The details of the Jefferson Science Fellows' assignments at the Department of State will be decided during an orientation period in August, when all five fellows meet with the different regional bureaus and more topical divisions within the department. Last year's fellows are completing their assignments in such bureaus as the Bureau for Economic Growth, Agriculture, and Trade at the U.S. Agency for International Development; and the Bureau of Western Hemisphere Affairs, the Bureau of European and Eurasian Affairs, and the Bureau of Economic and Business Affairs at the State Department.

"I anticipate that my assignment will require a much broader expertise and that I will have to contact and rely on the broader scientific community, including my colleagues at UCI," said Prather. "As a fellow, I hope also to ensure that, when science provides a basis for decision, those decisions are based on sound science."

The Jefferson Science Fellowship program is administered by the National Academies and supported through a partnership between the MacArthur Foundation and the Carnegie Corp.; the science, technology and engineering academic community in the United States; professional scientific societies; and the State Department. Fellows are U.S. citizens and tenured academic scientists and engineers from institutions of higher learning in the country.

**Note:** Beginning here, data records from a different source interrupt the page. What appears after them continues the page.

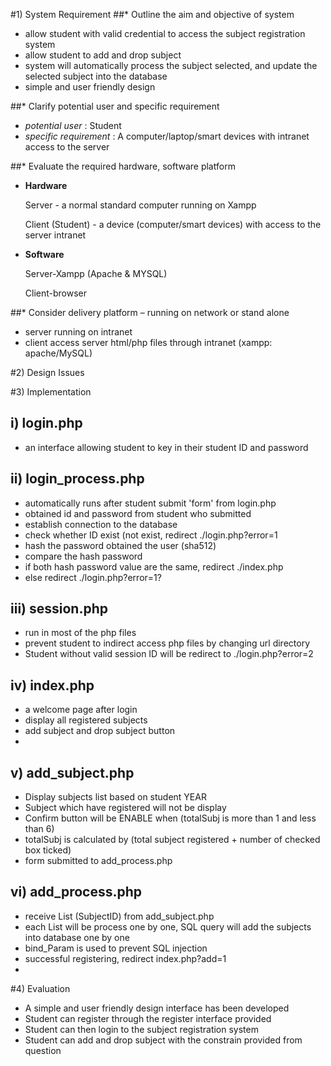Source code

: #1) System Requirement
##* Outline the aim and objective of system 
- allow student with valid credential to access the subject registration system
- allow student to add and drop subject 
- system will automatically process the subject selected, and update the selected subject into the database
- simple and user friendly design

##* Clarify potential user and specific requirement
- *potential user* : Student
- *specific requirement* : A computer/laptop/smart devices with intranet access to the server

##* Evaluate the required hardware, software platform 
- __Hardware__

  Server           - a normal standard computer running on Xampp

  Client (Student) - a device (computer/smart devices) with access to the server intranet

- __Software__

  Server-Xampp (Apache & MYSQL)

  Client-browser


##* Consider delivery platform – running on network or stand alone
- server running on intranet
- client access server html/php files through intranet (xampp: apache/MySQL)



#2) Design Issues

#3) Implementation

## i) login.php 
- an interface allowing student to key in their student ID and password

## ii) login_process.php
- automatically runs after student submit 'form' from login.php
- obtained id and password from student who submitted
- establish connection to the database
- check whether ID exist (not exist, redirect ./login.php?error=1
- hash the password obtained the user (sha512)
- compare the hash password 
- if both hash password value are the same, redirect ./index.php
- else redirect ./login.php?error=1?

## iii) session.php
 - run in most of the php files
 - prevent student to indirect access php files by changing url directory
 - Student without valid session ID will be redirect to ./login.php?error=2

## iv) index.php
 - a welcome page after login
 - display all registered subjects
 - add subject and drop subject button
 - 
 
## v) add_subject.php
 - Display subjects list based on student YEAR
 - Subject which have registered will not be display
 - Confirm button will be ENABLE when (totalSubj is more than 1 and less than 6)
 - totalSubj is calculated by (total subject registered +  number of checked box ticked)
 - form submitted to add_process.php

## vi) add_process.php
 - receive List (SubjectID) from add_subject.php
 - each List will be process one by one, SQL query will add the subjects into database one by one
 - bind_Param is used to prevent SQL injection
 - successful registering, redirect index.php?add=1
 - 
 


#4) Evaluation
- A simple and user friendly design interface has been developed
- Student can register through the register interface provided
- Student can then login to the subject registration system
- Student can add and drop subject with the constrain provided from question
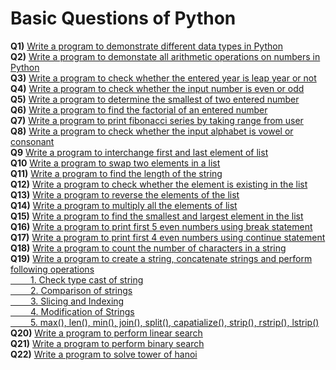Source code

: # Basic Questions of Python
**Q1)** [Write a program to demonstrate different data types in Python](/Basic%20Questions/Questions%20Folder/Question_1.py)<br>
**Q2)** [Write a program to demonstate all arithmetic operations on numbers in Python](/Basic%20Questions/Questions%20Folder/Question_2.py)<br>
**Q3)** [Write a program to check whether the entered year is leap year or not](/Basic%20Questions/Questions%20Folder/Question_3.py)<br>
**Q4)** [Write a program to check whether the input number is even or odd](/Basic%20Questions/Questions%20Folder/Question_4.py)<br>
**Q5)** [Write a program to determine the smallest of two entered number](/Basic%20Questions/Questions%20Folder/Question_5.py)<br>
**Q6)** [Write a program to find the factorial of an entered number](/Basic%20Questions/Questions%20Folder/Question_6.py)<br>
**Q7)** [Write a program to print fibonacci series by taking range from user](/Basic%20Questions/Questions%20Folder/Question_7.py)<br>
**Q8)** [Write a program to check whether the input alphabet is vowel or consonant](/Basic%20Questions/Questions%20Folder/Question_8.py)<br>
**Q9** [Write a program to interchange first and last element of list](/Basic%20Questions/Questions%20Folder/Question_9.py)<br>
**Q10** [Write a program to swap two elements in a list](/Basic%20Questions/Questions%20Folder/Question_10.py)<br>
**Q11)** [Write a program to find the length of the string](/Basic%20Questions/Questions%20Folder/Question_11.py)<br>
**Q12)** [Write a program to check whether the element is existing in the list](/Basic%20Questions/Questions%20Folder/Question_12.py)<br>
**Q13)** [Write a program to reverse the elements of the list](/Basic%20Questions/Questions%20Folder/Question_13.py)<br>
**Q14)** [Write a program to multiply all the elements of list](/Basic%20Questions/Questions%20Folder/Question_14.py)<br>
**Q15)** [Write a program to find the smallest and largest element in the list](/Basic%20Questions/Questions%20Folder/Question_15.py)<br>
**Q16)** [Write a program to print first 5 even numbers using break statement](https://github.com/bishtanuj/python/blob/main/Basic%20Questions/Questions%20Folder/Question_16.py)<br>
**Q17)** [Write a program to print first 4 even numbers using continue statement](https://github.com/bishtanuj/python/blob/main/Basic%20Questions/Questions%20Folder/Question_17.py)<br>
**Q18)** [Write a program to count the number of characters in a string](https://github.com/bishtanuj/python/blob/main/Basic%20Questions/Questions%20Folder/Question_18.py)<br>
**Q19)** [Write a program to create a string, concatenate strings and perform following operations <br>&emsp;&emsp; 1. Check type cast of string <br>&emsp;&emsp; 2. Comparison of strings <br>&emsp;&emsp; 3. Slicing and Indexing <br>&emsp;&emsp; 4. Modification of Strings <br>&emsp;&emsp; 5. max(), len(), min(), join(), split(), capatialize(), strip(), rstrip(), lstrip()](https://github.com/bishtanuj/python/blob/main/Basic%20Questions/Questions%20Folder/Question_19.py) <br>
**Q20)** [Write a program to perform linear search](https://github.com/bishtanuj/python/blob/main/Basic%20Questions/Questions%20Folder/Question_20.py)<br>
**Q21)** [Write a program to perform binary search](https://github.com/bishtanuj/python/blob/main/Basic%20Questions/Questions%20Folder/Question_21.py)<br>
**Q22)** [Write a program to solve tower of hanoi](https://github.com/bishtanuj/python/blob/main/Basic%20Questions/Questions%20Folder/Question_22.py)<br>
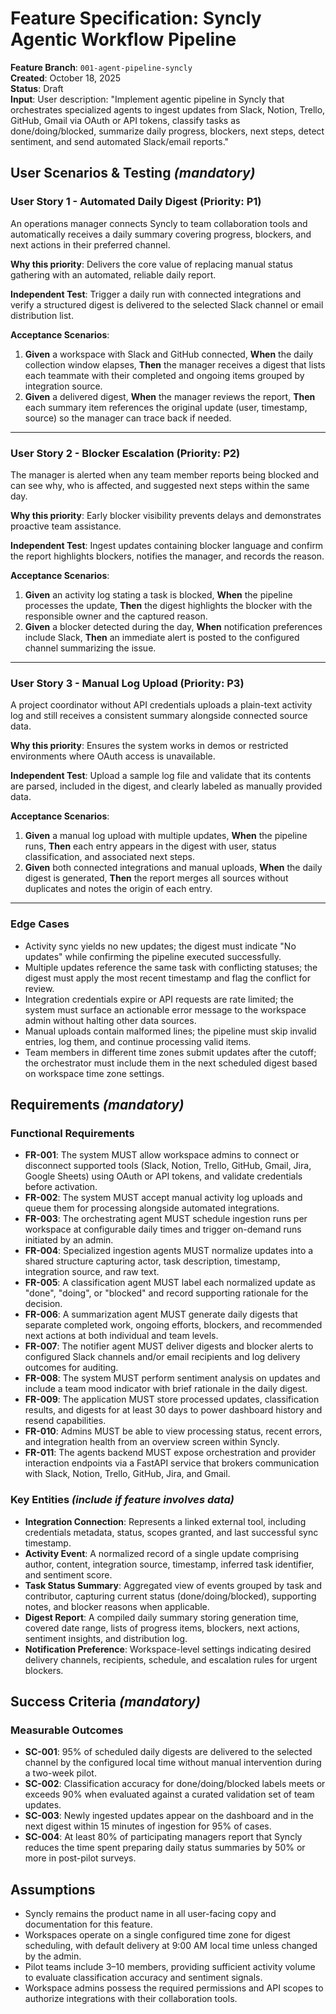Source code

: # Feature Specification: Syncly Agentic Workflow Pipeline

**Feature Branch**: `001-agent-pipeline-syncly`  
**Created**: October 18, 2025  
**Status**: Draft  
**Input**: User description: "Implement agentic pipeline in Syncly that orchestrates specialized agents to ingest updates from Slack, Notion, Trello, GitHub, Gmail via OAuth or API tokens, classify tasks as done/doing/blocked, summarize daily progress, blockers, next steps, detect sentiment, and send automated Slack/email reports."

## User Scenarios & Testing *(mandatory)*

### User Story 1 - Automated Daily Digest (Priority: P1)

An operations manager connects Syncly to team collaboration tools and automatically receives a daily summary covering progress, blockers, and next actions in their preferred channel.

**Why this priority**: Delivers the core value of replacing manual status gathering with an automated, reliable daily report.

**Independent Test**: Trigger a daily run with connected integrations and verify a structured digest is delivered to the selected Slack channel or email distribution list.

**Acceptance Scenarios**:

1. **Given** a workspace with Slack and GitHub connected, **When** the daily collection window elapses, **Then** the manager receives a digest that lists each teammate with their completed and ongoing items grouped by integration source.
2. **Given** a delivered digest, **When** the manager reviews the report, **Then** each summary item references the original update (user, timestamp, source) so the manager can trace back if needed.

---

### User Story 2 - Blocker Escalation (Priority: P2)

The manager is alerted when any team member reports being blocked and can see why, who is affected, and suggested next steps within the same day.

**Why this priority**: Early blocker visibility prevents delays and demonstrates proactive team assistance.

**Independent Test**: Ingest updates containing blocker language and confirm the report highlights blockers, notifies the manager, and records the reason.

**Acceptance Scenarios**:

1. **Given** an activity log stating a task is blocked, **When** the pipeline processes the update, **Then** the digest highlights the blocker with the responsible owner and the captured reason.
2. **Given** a blocker detected during the day, **When** notification preferences include Slack, **Then** an immediate alert is posted to the configured channel summarizing the issue.

---

### User Story 3 - Manual Log Upload (Priority: P3)

A project coordinator without API credentials uploads a plain-text activity log and still receives a consistent summary alongside connected source data.

**Why this priority**: Ensures the system works in demos or restricted environments where OAuth access is unavailable.

**Independent Test**: Upload a sample log file and validate that its contents are parsed, included in the digest, and clearly labeled as manually provided data.

**Acceptance Scenarios**:

1. **Given** a manual log upload with multiple updates, **When** the pipeline runs, **Then** each entry appears in the digest with user, status classification, and associated next steps.
2. **Given** both connected integrations and manual uploads, **When** the daily digest is generated, **Then** the report merges all sources without duplicates and notes the origin of each entry.

---

### Edge Cases

- Activity sync yields no new updates; the digest must indicate "No updates" while confirming the pipeline executed successfully.
- Multiple updates reference the same task with conflicting statuses; the digest must apply the most recent timestamp and flag the conflict for review.
- Integration credentials expire or API requests are rate limited; the system must surface an actionable error message to the workspace admin without halting other data sources.
- Manual uploads contain malformed lines; the pipeline must skip invalid entries, log them, and continue processing valid items.
- Team members in different time zones submit updates after the cutoff; the orchestrator must include them in the next scheduled digest based on workspace time zone settings.

## Requirements *(mandatory)*

### Functional Requirements

- **FR-001**: The system MUST allow workspace admins to connect or disconnect supported tools (Slack, Notion, Trello, GitHub, Gmail, Jira, Google Sheets) using OAuth or API tokens, and validate credentials before activation.
- **FR-002**: The system MUST accept manual activity log uploads and queue them for processing alongside automated integrations.
- **FR-003**: The orchestrating agent MUST schedule ingestion runs per workspace at configurable daily times and trigger on-demand runs initiated by an admin.
- **FR-004**: Specialized ingestion agents MUST normalize updates into a shared structure capturing actor, task description, timestamp, integration source, and raw text.
- **FR-005**: A classification agent MUST label each normalized update as "done", "doing", or "blocked" and record supporting rationale for the decision.
- **FR-006**: A summarization agent MUST generate daily digests that separate completed work, ongoing efforts, blockers, and recommended next actions at both individual and team levels.
- **FR-007**: The notifier agent MUST deliver digests and blocker alerts to configured Slack channels and/or email recipients and log delivery outcomes for auditing.
- **FR-008**: The system MUST perform sentiment analysis on updates and include a team mood indicator with brief rationale in the daily digest.
- **FR-009**: The application MUST store processed updates, classification results, and digests for at least 30 days to power dashboard history and resend capabilities.
- **FR-010**: Admins MUST be able to view processing status, recent errors, and integration health from an overview screen within Syncly.
- **FR-011**: The agents backend MUST expose orchestration and provider interaction endpoints via a FastAPI service that brokers communication with Slack, Notion, Trello, GitHub, Jira, and Gmail.

### Key Entities *(include if feature involves data)*

- **Integration Connection**: Represents a linked external tool, including credentials metadata, status, scopes granted, and last successful sync timestamp.
- **Activity Event**: A normalized record of a single update comprising author, content, integration source, timestamp, inferred task identifier, and sentiment score.
- **Task Status Summary**: Aggregated view of events grouped by task and contributor, capturing current status (done/doing/blocked), supporting notes, and blocker reasons when applicable.
- **Digest Report**: A compiled daily summary storing generation time, covered date range, lists of progress items, blockers, next actions, sentiment insights, and distribution log.
- **Notification Preference**: Workspace-level settings indicating desired delivery channels, recipients, schedule, and escalation rules for urgent blockers.

## Success Criteria *(mandatory)*

### Measurable Outcomes

- **SC-001**: 95% of scheduled daily digests are delivered to the selected channel by the configured local time without manual intervention during a two-week pilot.
- **SC-002**: Classification accuracy for done/doing/blocked labels meets or exceeds 90% when evaluated against a curated validation set of team updates.
- **SC-003**: Newly ingested updates appear on the dashboard and in the next digest within 15 minutes of ingestion for 95% of cases.
- **SC-004**: At least 80% of participating managers report that Syncly reduces the time spent preparing daily status summaries by 50% or more in post-pilot surveys.

## Assumptions

- Syncly remains the product name in all user-facing copy and documentation for this feature.
- Workspaces operate on a single configured time zone for digest scheduling, with default delivery at 9:00 AM local time unless changed by the admin.
- Pilot teams include 3–10 members, providing sufficient activity volume to evaluate classification accuracy and sentiment signals.
- Workspace admins possess the required permissions and API scopes to authorize integrations with their collaboration tools.

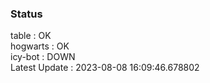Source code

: ### Status


table : OK  
hogwarts : OK  
icy-bot : DOWN  
Latest Update : 2023-08-08 16:09:46.678802
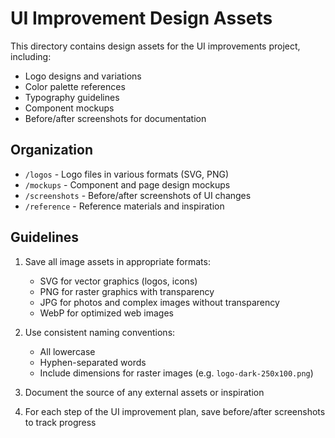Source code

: # UI Improvement Design Assets

This directory contains design assets for the UI improvements project, including:

- Logo designs and variations
- Color palette references
- Typography guidelines
- Component mockups
- Before/after screenshots for documentation

## Organization

- `/logos` - Logo files in various formats (SVG, PNG)
- `/mockups` - Component and page design mockups
- `/screenshots` - Before/after screenshots of UI changes
- `/reference` - Reference materials and inspiration

## Guidelines

1. Save all image assets in appropriate formats:
   - SVG for vector graphics (logos, icons)
   - PNG for raster graphics with transparency
   - JPG for photos and complex images without transparency
   - WebP for optimized web images

2. Use consistent naming conventions:
   - All lowercase
   - Hyphen-separated words
   - Include dimensions for raster images (e.g. `logo-dark-250x100.png`)

3. Document the source of any external assets or inspiration

4. For each step of the UI improvement plan, save before/after screenshots to track progress 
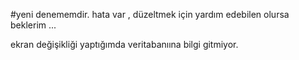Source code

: #yeni  denememdir. hata var , düzeltmek için  yardım edebilen olursa beklerim  ...

ekran değişikliği yaptığımda veritabanıına bilgi gitmiyor. 
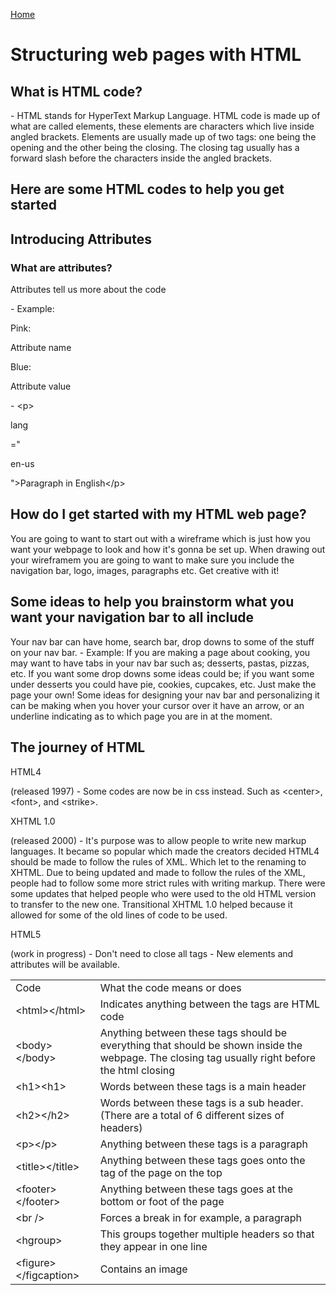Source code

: [Home](README.md)

<!DOCTYPE html>
<head>
    <meta charset="UTF-8">
    <meta name="viewport" content="width=device-width, initial-scale=1.0">
    <link rel="stylesheet" href="style.css">
</head>
<body>
    <h1>Structuring web pages with HTML</h1>
    <h2>What is HTML code?</h2>
        - HTML stands for HyperText Markup Language. HTML code is made up of what are called elements, these elements are characters which live inside angled brackets. Elements are usually made up of two tags: one being the opening and the other being the closing. The closing tag usually has a forward slash before the characters inside the angled brackets. 
    <h2>Here are some HTML codes to help you get started</h2>
    <table style="width:100%">
        <tr>
            <td>Code</td>
            <td>What the code means or does</td>
        </tr>
        <tr>
            <td>&lt;html&gt;&lt;/html&gt;</td>
            <td>Indicates anything between the tags are HTML code</td>
        </tr>
        <tr>
            <td>&lt;body&gt;&lt;/body&gt;</td>
            <td>Anything between these tags should be everything that should be shown inside the webpage. The closing tag usually right before the html closing</td>
        </tr>
        <tr>
            <td>&lt;h1&gt;&lt;h1&gt;</td>
            <td>Words between these tags is a main header</td>
        </tr>
        <tr>
            <td>&lt;h2&gt;&lt;/h2&gt;</td>
            <td>Words between these tags is a sub header.(There are a total of 6 different sizes of headers)</td>
        </tr>
        <tr>
            <td>&lt;p&gt;&lt;/p&gt;</td>
            <td>Anything between these tags is a paragraph</td>
        </tr>
        <tr>
            <td>&lt;title&gt;&lt;/title&gt;</td>
            <td>Anything between these tags goes onto the tag of the page on the top</td>
        </tr>
        <tr>
            <td>&lt;footer&gt;&lt;/footer&gt;</td>
            <td>Anything between these tags goes at the bottom or foot of the page</td>
        </tr>
        <tr>
            <td>&lt;br /&gt;</td>
            <td>Forces a break in for example, a paragraph</td>
        </tr>
        <tr>
            <td>&lt;hgroup&gt;</td>
            <td>This groups together multiple headers so that they appear in one line</td>
        </tr>
        <tr>
            <td>&lt;figure&gt;&lt;/figcaption&gt;</td>
            <td>Contains an image</td>
        </tr>
    <h2>Introducing Attributes</h2>
        <h3>What are attributes?</h3>
        <p>Attributes tell us more about the code</p>
        - Example: 
        <p><p style="color:pinkText">Pink:</p> Attribute name</p>
        <p><p style="color:blueText">Blue:</p> Attribute value</p>
        - &lt;p&gt; <p style="color:pinkText">lang</p>="<p style="color:blueText">en-us</p>"&gt;Paragraph in English&lt;/p&gt;
    <h2>How do I get started with my HTML web page?</h2>
    <p>
        You are going to want to start out with a wireframe which is just how you want your webpage to look and how it's gonna be set up. When drawing out your wireframem you are going to want to make sure you include the navigation bar, logo, images, paragraphs etc. Get creative with it! 
    </p>
    <h2>Some ideas to help you brainstorm what you want your navigation bar to all include</h2>
    <p>
        Your nav bar can have home, search bar, drop downs to some of the stuff on your nav bar. 
        - Example: If you are making a page about cooking, you may want to have tabs in your nav bar such as; desserts, pastas, pizzas, etc. If you want some drop downs some ideas could be; if you want some under desserts you could have pie, cookies, cupcakes, etc. Just make the page your own! 
        Some ideas for designing your nav bar and personalizing it can be making when you hover your cursor over it have an arrow, or an underline indicating as to which page you are in at the moment. 
    </p>
    <h2>The journey of HTML</h2>
    <p style="color:blueText">HTML4</p> (released 1997)
    - Some codes are now be in css instead. Such as &lt;center&gt;, &lt;font&gt;, and &lt;strike&gt;. 
    <p style="color:blueText">XHTML 1.0</p> (released 2000)
    - It's purpose was to allow people to write new markup languages. It became so popular which made the creators decided HTML4  should be made to follow the rules of XML. Which let to the renaming to XHTML. Due to being updated and made to follow the rules of the XML, people had to follow some more strict rules with writing markup. There were some updates that helped people who were used to the old HTML version to transfer to the new one. Transitional XHTML 1.0 helped because it allowed for some of the old lines of code to be used.
    <p style="color:blueText">HTML5</p> (work in progress)
    - Don't need to close all tags
    - New elements and attributes will be available.
</body>
</html>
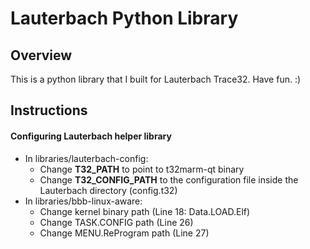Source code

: # Lauterbach Python Library

## Overview
This is a python library that I built for Lauterbach Trace32. Have fun. :)

## Instructions
#### Configuring Lauterbach helper library
  * In libraries/lauterbach-config:
    - Change **T32_PATH** to point to t32marm-qt binary
    - Change **T32_CONFIG_PATH** to the configuration file inside the Lauterbach directory (config.t32)
  * In libraries/bbb-linux-aware:
    - Change kernel binary path (Line 18: Data.LOAD.Elf)
    - Change TASK.CONFIG path (Line 26)
    - Change MENU.ReProgram path (Line 27)
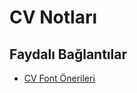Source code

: # CV Notları

## Faydalı Bağlantılar

- [CV Font Önerileri][Best and Worst Resume Fonts]

[Best and Worst Resume Fonts]: https://www.canva.com/learn/resume-fonts/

Each fellow receives a $50,000 stipend from the MacArthur Foundation and Carnegie Corp. for living expenses, as well as funding for government travel. In addition, fellows continue receiving salaries and benefits from their home institutions. After the fellows return to their institutions, they remain available as consultants to the State Department for an additional five years.

Named after Thomas Jefferson, the fellowship program is only in its second year. Besides Prather, the other 2005-06 Jefferson Science Fellows are William Hammack, University of Illinois; James Harrington, Rutgers University; Alexander King, Purdue University; and Edward Samulski, University of North Carolina.